Yolsuzluk fetvasını 17 Aralık operasyonu sonrası geri çeken Diyanet'in kısa süre içinde verdiği fetvalardan bazıları şöyle:

-Nişanlıların flört etmeleri, dost hayatı yaşamaları, dedikoduya mahal verecek şekilde baş başa kalmaları, el ele tutuşmaları ve benzeri İslam’ın onaylamadığı davranışlardan uzak durmaları gerekir. 

-“Alevi olan kişi ile evlilik caiz midir?” sorusuna, “Müslüman olanla evlenilir, olmayanla evlenilmez” yanıtı.

-Kürtaj yaptıran 5 deve ceza tazminatı öder: İslam annenin hayatını doğrudan etkileyecek bir zaruret bulunmadıkça anne karındaki çocuğun düşürülmesini ve aldırılmasını kabul etmemektedir. Cenine karşı bir cinayet işlenmesi halinde gurre denilen bir ceza tazminat ödenir. Gurre miktarının sünnetteki tatbikat örneğinden yola çıkarak 5 deve, altın ve gümüş (212 gram altın) olduğu görülmektedir.

ONUN ARABASI VAR... 

Diyanet sadece bu fetvalarıyla değil okullarda yaptığı uygulamalar, çocukları AKP'nin 4+4+4 modeline uygun hale getirmek için düzenlediği promosyonlu "haydi camiye" kampanyaları ve gerici yayınlarıyla da AKP'nin gericileştirme hamlelerine büyük bir destek sunuyor.
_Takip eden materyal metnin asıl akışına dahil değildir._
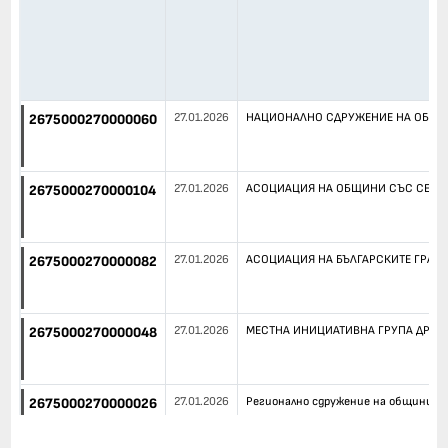
27.01.2026
НАЦИОНАЛНО СДРУЖЕНИЕ НА ОБЩИН
2675000270000060
27.01.2026
АСОЦИАЦИЯ НА ОБЩИНИ СЪС СЕЛИЩ
2675000270000104
27.01.2026
АСОЦИАЦИЯ НА БЪЛГАРСКИТЕ ГРАДО
2675000270000082
27.01.2026
МЕСТНА ИНИЦИАТИВНА ГРУПА ДРЯНО
2675000270000048
27.01.2026
Регионално сдружение на общини „
2675000270000026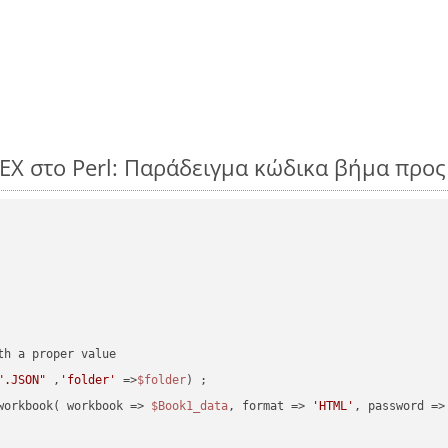
EX στο Perl: Παράδειγμα κώδικα βήμα προ
".JSON"
 ,
'folder'
 =>
$folder
) ;
workbook( workbook => 
$Book1_data
, format => 
'HTML'
, password =>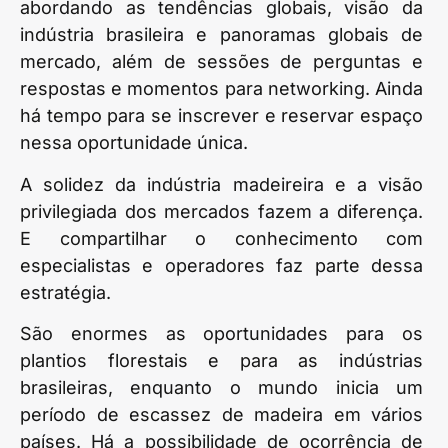
abordando as tendências globais, visão da
indústria brasileira e panoramas globais de
mercado, além de sessões de perguntas e
respostas e momentos para networking. Ainda
há tempo para se inscrever e reservar espaço
nessa oportunidade única.
A solidez da indústria madeireira e a visão
privilegiada dos mercados fazem a diferença.
E compartilhar o conhecimento com
especialistas e operadores faz parte dessa
estratégia.
São enormes as oportunidades para os
plantios florestais e para as indústrias
brasileiras, enquanto o mundo inicia um
período de escassez de madeira em vários
países. Há a possibilidade de ocorrência de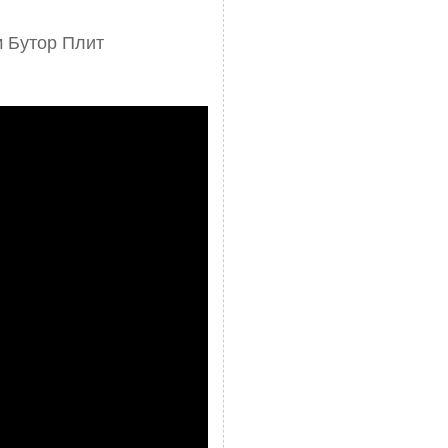
м Бутор Плит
AKP'nin 14 yıla yaklaşan iktidarında en büyük hamle güçlerinden biri haline gelen Diyanet, özellikle Mehmet Görmez'in göreve geldiği 2010'dan itibaren çok daha aktif bir rol üstlenmiş durumda. Görmez'in bu çabaları Erdoğan'ın takdirini kazanırken bu nedenle Görmez'in görev süresi Cumhurbaşkanı tarafından geçtiğimiz Kasım ayında 5 yıl daha uzatıldı. 2020 yılına kadar bu görevde kalacak olan Görmez, makam aracının fiyatıyla da gündeme gelmişti. Diyanet Vakfı’nın bütçesinden 1 milyon TL’ye Mercedes S500 model makam aracı alınan Görmez, gelen büyük tepki ve eleştirilerin ardından arabayı iade etmişti. Görmez'in bu hamlesi Erdoğan'ın görev süresi boyunca kızdığı tek hamlesi olurken konuya ilişkin "Kusura bakmasın Diyanet İşleri Başkanım, eğer benim haberim olsa ben derdim ki, 'Sakın bu arabayı verme.' O makam, bu tür bir arabaya fazlasıyla layık" demişti. Erdoğan daha sonra ise Diyanet'e verdiği kıymeti şöyle dile getirdi; "Diyanet İşleri Başkanımız’a yapılan nezaketsizliğe bizler bir jest yapalım dedik. Bu sabah Sayın Diyanet İşleri Başkanım ile görüştüm ve mutabık kaldık. Diyanet İşleri Başkanı'na köşk envanterinden zırhlı bir Mercedes vereceğiz."

Kuruluş amaçları ve gelinen nokta düşünüldüğünde akıllara gelen soru "Diyanet İşleri Başkanlığı ne işe yarar?" oluyor.